[Dataset records]

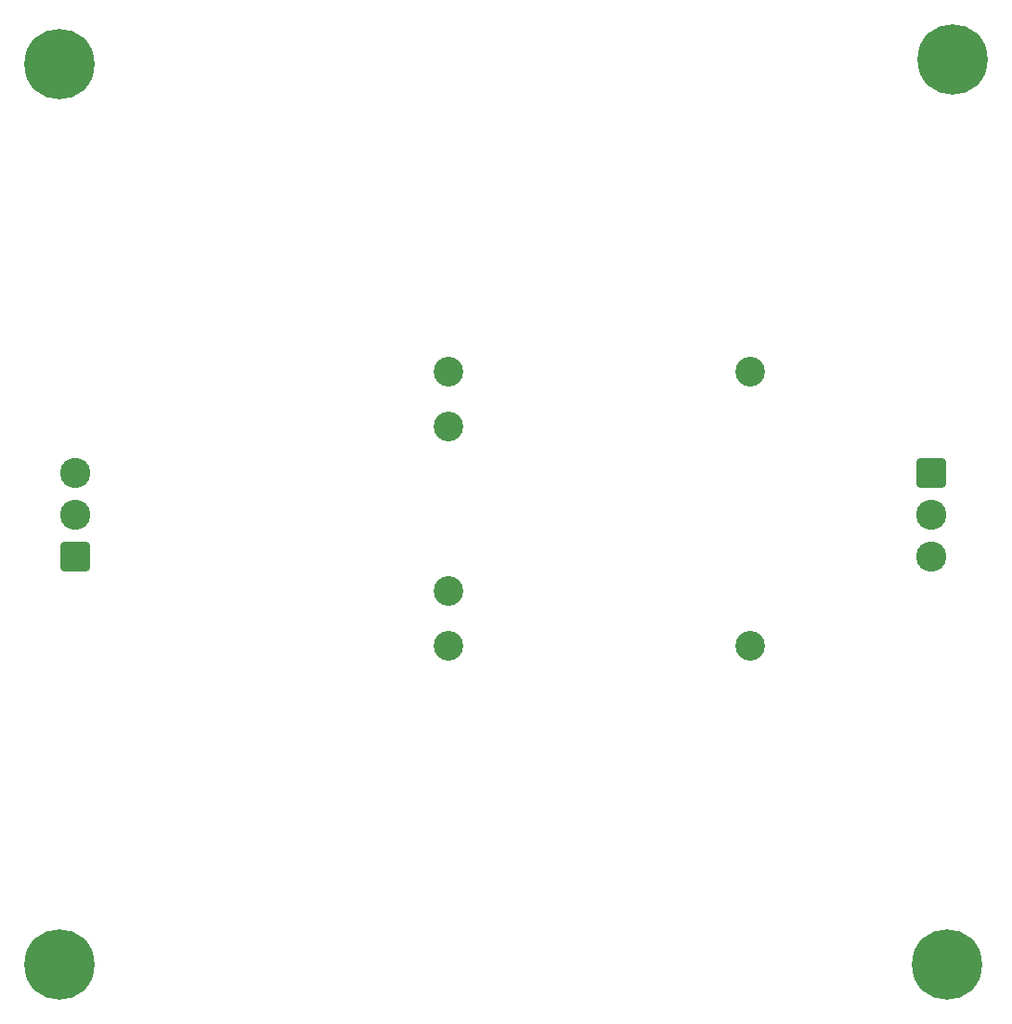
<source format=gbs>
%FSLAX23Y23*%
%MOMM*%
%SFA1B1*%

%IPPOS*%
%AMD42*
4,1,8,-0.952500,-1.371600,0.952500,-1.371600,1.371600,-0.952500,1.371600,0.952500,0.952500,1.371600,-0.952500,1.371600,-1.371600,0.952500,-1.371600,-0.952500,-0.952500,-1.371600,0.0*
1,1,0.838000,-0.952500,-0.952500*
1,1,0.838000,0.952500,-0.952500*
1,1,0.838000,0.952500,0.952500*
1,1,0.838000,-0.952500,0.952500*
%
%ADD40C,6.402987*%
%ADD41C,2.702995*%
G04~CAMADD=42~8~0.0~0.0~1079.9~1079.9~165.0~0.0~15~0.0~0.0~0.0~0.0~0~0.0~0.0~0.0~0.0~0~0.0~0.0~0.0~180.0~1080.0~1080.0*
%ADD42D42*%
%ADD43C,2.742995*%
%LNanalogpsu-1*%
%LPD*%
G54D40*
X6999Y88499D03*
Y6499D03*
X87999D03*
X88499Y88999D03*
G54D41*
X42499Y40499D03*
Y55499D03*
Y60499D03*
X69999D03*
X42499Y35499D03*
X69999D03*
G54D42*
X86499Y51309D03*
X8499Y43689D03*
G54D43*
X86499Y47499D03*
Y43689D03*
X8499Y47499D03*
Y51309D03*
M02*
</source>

[/Dataset records]

Task >> Pictures aside, return all the entries above exactly.

Completed exercise >>
<source format=gbs>
%FSLAX23Y23*%
%MOMM*%
%SFA1B1*%

%IPPOS*%
%AMD42*
4,1,8,-0.952500,-1.371600,0.952500,-1.371600,1.371600,-0.952500,1.371600,0.952500,0.952500,1.371600,-0.952500,1.371600,-1.371600,0.952500,-1.371600,-0.952500,-0.952500,-1.371600,0.0*
1,1,0.838000,-0.952500,-0.952500*
1,1,0.838000,0.952500,-0.952500*
1,1,0.838000,0.952500,0.952500*
1,1,0.838000,-0.952500,0.952500*
%
%ADD40C,6.402987*%
%ADD41C,2.702995*%
G04~CAMADD=42~8~0.0~0.0~1079.9~1079.9~165.0~0.0~15~0.0~0.0~0.0~0.0~0~0.0~0.0~0.0~0.0~0~0.0~0.0~0.0~180.0~1080.0~1080.0*
%ADD42D42*%
%ADD43C,2.742995*%
%LNanalogpsu-1*%
%LPD*%
G54D40*
X6999Y88499D03*
Y6499D03*
X87999D03*
X88499Y88999D03*
G54D41*
X42499Y40499D03*
Y55499D03*
Y60499D03*
X69999D03*
X42499Y35499D03*
X69999D03*
G54D42*
X86499Y51309D03*
X8499Y43689D03*
G54D43*
X86499Y47499D03*
Y43689D03*
X8499Y47499D03*
Y51309D03*
M02*
</source>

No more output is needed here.